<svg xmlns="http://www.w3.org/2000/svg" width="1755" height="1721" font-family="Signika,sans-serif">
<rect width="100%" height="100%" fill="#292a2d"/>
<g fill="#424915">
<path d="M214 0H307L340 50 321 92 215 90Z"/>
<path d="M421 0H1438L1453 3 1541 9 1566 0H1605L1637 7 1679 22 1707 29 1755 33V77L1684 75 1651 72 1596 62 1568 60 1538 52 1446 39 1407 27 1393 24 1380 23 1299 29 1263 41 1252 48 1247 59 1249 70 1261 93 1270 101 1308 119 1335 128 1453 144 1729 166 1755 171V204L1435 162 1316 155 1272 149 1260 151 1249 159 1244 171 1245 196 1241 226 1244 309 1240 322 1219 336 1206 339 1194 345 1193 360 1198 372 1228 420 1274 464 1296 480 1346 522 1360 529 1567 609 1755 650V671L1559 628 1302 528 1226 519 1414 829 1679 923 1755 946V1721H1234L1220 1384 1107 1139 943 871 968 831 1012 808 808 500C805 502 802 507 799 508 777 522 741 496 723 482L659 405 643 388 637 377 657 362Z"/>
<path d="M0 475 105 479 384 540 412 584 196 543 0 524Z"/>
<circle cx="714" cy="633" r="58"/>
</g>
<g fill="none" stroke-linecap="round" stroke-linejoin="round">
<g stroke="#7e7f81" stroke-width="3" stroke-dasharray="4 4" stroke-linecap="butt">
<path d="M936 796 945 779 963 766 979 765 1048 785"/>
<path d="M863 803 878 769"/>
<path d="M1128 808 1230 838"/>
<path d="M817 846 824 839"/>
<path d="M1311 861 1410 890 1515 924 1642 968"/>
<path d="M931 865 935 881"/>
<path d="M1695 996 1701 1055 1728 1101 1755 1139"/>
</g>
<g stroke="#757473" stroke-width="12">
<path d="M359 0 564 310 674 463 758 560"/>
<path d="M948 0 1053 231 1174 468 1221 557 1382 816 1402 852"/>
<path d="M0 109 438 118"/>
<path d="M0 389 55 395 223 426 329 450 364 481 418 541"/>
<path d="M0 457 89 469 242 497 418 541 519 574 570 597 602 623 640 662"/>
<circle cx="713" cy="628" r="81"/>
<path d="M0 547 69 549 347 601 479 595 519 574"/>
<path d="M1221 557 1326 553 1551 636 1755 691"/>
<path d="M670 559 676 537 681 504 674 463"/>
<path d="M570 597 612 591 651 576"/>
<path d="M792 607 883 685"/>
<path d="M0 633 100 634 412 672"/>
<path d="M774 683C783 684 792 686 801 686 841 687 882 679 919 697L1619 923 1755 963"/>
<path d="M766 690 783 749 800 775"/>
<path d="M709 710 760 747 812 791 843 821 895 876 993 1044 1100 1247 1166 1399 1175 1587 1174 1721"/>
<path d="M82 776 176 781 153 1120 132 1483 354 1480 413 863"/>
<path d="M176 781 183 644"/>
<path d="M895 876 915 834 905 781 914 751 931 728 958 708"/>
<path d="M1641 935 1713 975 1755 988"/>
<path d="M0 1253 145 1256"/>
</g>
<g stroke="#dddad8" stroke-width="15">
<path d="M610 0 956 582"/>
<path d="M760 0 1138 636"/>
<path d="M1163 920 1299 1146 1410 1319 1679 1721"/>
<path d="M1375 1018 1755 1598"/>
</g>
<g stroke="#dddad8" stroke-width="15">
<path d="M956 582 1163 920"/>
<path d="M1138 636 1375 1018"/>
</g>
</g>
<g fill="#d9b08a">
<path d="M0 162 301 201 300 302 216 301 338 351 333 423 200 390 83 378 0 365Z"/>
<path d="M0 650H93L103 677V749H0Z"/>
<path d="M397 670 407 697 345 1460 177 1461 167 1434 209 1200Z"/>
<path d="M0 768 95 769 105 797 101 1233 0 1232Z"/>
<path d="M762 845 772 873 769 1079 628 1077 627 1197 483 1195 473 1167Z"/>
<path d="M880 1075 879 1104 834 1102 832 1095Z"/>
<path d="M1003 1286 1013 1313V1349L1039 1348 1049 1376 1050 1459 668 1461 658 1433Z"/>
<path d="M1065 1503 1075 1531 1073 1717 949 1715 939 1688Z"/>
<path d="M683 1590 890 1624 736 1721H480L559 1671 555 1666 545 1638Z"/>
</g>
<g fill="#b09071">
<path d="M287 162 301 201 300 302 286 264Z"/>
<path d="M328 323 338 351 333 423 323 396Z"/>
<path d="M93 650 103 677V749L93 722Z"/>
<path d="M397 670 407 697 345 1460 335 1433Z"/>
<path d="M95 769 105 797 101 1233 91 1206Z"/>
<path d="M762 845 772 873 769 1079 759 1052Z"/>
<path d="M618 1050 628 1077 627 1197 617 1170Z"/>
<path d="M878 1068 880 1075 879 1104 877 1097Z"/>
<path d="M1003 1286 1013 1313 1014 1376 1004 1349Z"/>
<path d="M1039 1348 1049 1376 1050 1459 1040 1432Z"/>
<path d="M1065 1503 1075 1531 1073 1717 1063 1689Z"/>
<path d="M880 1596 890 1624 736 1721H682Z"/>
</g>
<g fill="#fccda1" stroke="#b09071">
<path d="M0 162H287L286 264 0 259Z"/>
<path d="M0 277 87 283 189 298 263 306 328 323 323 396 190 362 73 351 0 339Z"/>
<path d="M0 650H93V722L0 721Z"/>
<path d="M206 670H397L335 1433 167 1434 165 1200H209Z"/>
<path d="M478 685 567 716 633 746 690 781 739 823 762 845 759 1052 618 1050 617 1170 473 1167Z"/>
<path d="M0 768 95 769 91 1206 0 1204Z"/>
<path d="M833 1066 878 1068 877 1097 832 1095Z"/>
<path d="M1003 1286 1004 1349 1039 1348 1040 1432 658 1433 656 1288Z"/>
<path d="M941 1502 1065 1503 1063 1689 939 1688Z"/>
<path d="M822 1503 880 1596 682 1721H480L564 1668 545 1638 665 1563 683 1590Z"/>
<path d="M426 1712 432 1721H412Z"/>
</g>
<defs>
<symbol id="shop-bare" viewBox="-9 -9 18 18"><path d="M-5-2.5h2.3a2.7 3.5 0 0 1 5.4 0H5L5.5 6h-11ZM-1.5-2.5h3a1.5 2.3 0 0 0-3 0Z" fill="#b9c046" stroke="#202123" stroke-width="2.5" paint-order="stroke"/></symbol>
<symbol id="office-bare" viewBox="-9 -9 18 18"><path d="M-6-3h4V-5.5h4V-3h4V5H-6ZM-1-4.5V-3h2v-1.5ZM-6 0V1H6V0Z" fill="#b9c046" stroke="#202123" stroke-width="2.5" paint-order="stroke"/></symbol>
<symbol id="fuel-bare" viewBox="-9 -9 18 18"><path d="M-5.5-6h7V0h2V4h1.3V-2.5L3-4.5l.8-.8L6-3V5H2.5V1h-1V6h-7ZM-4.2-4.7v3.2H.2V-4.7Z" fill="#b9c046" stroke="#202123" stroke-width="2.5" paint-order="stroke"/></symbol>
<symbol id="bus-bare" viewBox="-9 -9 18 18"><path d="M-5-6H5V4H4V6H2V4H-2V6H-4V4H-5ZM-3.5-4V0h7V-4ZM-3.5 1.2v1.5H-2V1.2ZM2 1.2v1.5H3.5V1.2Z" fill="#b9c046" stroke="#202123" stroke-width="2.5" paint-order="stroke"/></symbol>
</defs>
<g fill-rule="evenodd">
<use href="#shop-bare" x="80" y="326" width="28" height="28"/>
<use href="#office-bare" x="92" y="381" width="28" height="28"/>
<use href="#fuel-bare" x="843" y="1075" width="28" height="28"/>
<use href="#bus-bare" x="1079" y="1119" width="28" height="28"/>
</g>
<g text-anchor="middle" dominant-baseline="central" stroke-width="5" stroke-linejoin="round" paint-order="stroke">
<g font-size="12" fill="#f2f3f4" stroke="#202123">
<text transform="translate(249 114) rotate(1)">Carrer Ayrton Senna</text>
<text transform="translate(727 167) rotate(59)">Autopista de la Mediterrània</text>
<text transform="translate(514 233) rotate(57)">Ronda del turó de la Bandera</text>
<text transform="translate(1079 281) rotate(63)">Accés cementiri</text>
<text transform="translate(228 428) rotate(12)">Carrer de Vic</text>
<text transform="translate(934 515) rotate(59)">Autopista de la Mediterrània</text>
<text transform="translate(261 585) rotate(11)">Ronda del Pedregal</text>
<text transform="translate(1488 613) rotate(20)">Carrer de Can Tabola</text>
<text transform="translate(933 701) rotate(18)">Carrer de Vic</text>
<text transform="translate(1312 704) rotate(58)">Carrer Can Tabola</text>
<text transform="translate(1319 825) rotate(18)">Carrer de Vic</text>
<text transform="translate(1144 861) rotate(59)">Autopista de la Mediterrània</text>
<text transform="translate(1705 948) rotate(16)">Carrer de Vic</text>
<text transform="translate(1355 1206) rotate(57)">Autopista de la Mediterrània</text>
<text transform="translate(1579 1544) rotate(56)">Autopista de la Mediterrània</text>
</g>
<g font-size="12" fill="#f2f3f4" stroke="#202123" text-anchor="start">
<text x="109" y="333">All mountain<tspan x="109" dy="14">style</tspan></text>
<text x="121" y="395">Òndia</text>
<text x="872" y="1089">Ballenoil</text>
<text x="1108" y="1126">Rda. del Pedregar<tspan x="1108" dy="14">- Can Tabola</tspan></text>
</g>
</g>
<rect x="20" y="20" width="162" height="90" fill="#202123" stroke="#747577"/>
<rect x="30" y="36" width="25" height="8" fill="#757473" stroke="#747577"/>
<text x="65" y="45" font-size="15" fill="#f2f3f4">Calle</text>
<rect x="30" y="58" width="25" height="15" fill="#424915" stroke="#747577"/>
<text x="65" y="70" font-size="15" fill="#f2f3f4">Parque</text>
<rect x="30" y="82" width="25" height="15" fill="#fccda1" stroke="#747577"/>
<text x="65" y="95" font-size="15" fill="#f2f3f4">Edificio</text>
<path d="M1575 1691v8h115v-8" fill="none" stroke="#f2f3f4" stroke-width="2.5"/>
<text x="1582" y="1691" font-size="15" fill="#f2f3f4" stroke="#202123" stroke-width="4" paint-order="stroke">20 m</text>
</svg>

▸ **Directions**
Please report every line in the entries above that holds the string "round".

▸ **Problem solution**
<g fill="none" stroke-linecap="round" stroke-linejoin="round">
<g text-anchor="middle" dominant-baseline="central" stroke-width="5" stroke-linejoin="round" paint-order="stroke">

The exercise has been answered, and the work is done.